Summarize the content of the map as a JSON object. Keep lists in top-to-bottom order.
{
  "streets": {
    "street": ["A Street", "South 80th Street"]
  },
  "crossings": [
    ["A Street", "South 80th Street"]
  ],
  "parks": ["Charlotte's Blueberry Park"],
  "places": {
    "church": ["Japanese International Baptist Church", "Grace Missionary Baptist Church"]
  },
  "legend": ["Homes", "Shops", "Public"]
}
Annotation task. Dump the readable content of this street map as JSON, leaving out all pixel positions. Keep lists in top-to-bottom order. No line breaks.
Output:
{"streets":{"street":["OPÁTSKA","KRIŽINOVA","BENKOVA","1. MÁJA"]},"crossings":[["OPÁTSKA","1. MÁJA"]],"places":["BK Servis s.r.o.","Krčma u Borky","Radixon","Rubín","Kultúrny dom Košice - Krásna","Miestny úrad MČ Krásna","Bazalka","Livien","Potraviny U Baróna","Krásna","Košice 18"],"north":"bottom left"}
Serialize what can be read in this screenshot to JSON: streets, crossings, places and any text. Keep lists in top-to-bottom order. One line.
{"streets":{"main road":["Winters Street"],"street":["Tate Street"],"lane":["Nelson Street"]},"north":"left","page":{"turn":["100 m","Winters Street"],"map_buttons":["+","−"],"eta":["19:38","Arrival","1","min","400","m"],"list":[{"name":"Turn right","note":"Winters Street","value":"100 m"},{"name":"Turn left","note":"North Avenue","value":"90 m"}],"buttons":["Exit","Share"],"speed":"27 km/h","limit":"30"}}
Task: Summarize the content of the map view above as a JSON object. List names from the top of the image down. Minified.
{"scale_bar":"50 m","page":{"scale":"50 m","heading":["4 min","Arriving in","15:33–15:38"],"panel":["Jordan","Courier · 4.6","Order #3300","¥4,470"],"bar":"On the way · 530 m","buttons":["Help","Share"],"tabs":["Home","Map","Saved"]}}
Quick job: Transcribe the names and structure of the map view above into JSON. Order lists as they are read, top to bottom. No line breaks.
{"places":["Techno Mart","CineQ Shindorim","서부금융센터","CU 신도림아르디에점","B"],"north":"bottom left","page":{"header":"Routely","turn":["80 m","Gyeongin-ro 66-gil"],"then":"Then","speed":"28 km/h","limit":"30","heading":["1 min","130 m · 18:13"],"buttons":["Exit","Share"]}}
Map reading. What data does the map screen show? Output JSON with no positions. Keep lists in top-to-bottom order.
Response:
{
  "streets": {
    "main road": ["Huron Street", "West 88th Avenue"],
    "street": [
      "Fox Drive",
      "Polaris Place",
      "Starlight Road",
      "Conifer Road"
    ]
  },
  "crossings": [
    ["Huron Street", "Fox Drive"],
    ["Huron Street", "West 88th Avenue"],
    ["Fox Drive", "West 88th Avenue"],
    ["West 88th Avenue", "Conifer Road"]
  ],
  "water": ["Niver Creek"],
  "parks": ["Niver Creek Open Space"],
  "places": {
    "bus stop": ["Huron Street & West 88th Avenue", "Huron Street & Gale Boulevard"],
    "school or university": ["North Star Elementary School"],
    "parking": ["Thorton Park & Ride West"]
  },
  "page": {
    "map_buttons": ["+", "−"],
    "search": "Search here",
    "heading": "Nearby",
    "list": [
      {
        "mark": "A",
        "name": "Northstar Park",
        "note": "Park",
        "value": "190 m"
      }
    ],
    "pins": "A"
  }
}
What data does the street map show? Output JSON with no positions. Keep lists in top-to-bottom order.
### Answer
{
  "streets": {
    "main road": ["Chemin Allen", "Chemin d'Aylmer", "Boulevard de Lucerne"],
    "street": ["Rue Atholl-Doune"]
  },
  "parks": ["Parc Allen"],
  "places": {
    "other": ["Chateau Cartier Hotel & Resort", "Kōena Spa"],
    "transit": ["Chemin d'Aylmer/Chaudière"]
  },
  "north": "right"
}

-=-=-

From the data above, show each line that contains "does".

Map reading. What data does the map screen show? Output JSON with no positions. Keep lists in top-to-bottom order.
What data does the street map show? Output JSON with no positions. Keep lists in top-to-bottom order.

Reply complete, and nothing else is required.